Title | Beyond the Regulatory Polity? PDF eBook |
Author | Philipp Genschel |
Publisher | OUP Oxford |
Pages | 305 |
Release | 2013-12-13 |
Genre | Political Science |
ISBN | 0191639877 |
Most EU-scholars conceive of the EU as a multilevel polity with strong powers to regulate economic policy externalities among the member states but little power to intervene in, let alone assume, core functions of sovereign government ('core state powers') such as foreign and defense policy, public finance, public administration, and the maintenance of law and order. This book challenges this view. Based on a systematic comparison of integration processes in military security, fiscal policy, and public administration, it finds steady progress in the integration of core state powers although with substantial sectoral variation. But the EU is not heading towards state-building. In contrast to the historical experience of national federations, the European integration of core state powers proceeds mostly by regulating national capacities, not by creating European ones, and leads to territorial fragmentation rather than increased cohesiveness.

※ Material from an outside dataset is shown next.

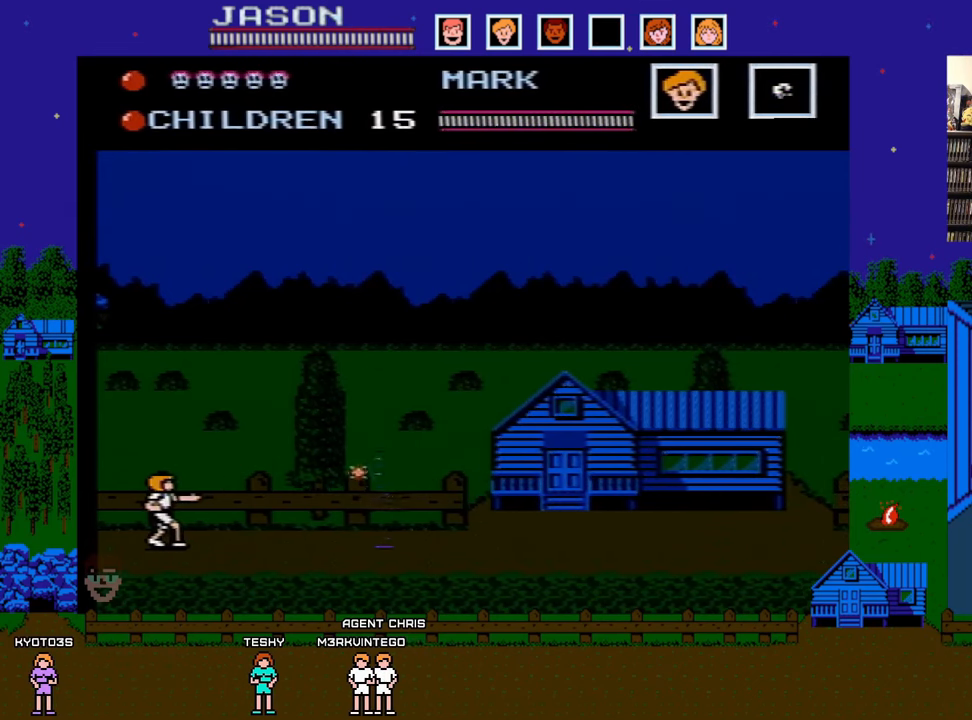
{"buttons": ["DPAD_LEFT"], "events": [[117, "B", "down"], [267, "B", "up"], [317, "DPAD_LEFT", "down"]]}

American Oligarchs: The Kushners, the Trumps, and the Marriage of Money and Power
Title | American Oligarchs: The Kushners, the Trumps, and the Marriage of Money and Power PDF eBook |
Author | Andrea Bernstein |
Publisher | W. W. Norton & Company |
Pages | 400 |
Release | 2020-01-14 |
Genre | Political Science |
ISBN | 1324001887 |
An absorbing, novelistic, and powerfully affecting work of history and investigative journalism that tracks the unraveling of American democracy. In American Oligarchs, award-winning investigative journalist Andrea Bernstein tells the story of the Trump and Kushner families like never before. Building on her landmark reporting for the acclaimed podcast Trump, Inc. and The New Yorker, Bernstein brings to light new information about the families’ arrival as immigrants to America, their paths to success, and the business and personal lives of the president and his closest family members. Drawing on hundreds of interviews and more than one hundred thousand pages of documents, American Oligarchs details how the Trump and Kushner dynasties encouraged and profited from a system of corruption, dark money, and influence trading, and reveals the historical turning points and decisions?on taxation, regulation, white-collar crime, and campaign finance laws?that have brought us to where we are today. A new afterword examines how the two families’ transactional politics left America particularly vulnerable to the crises of 2020.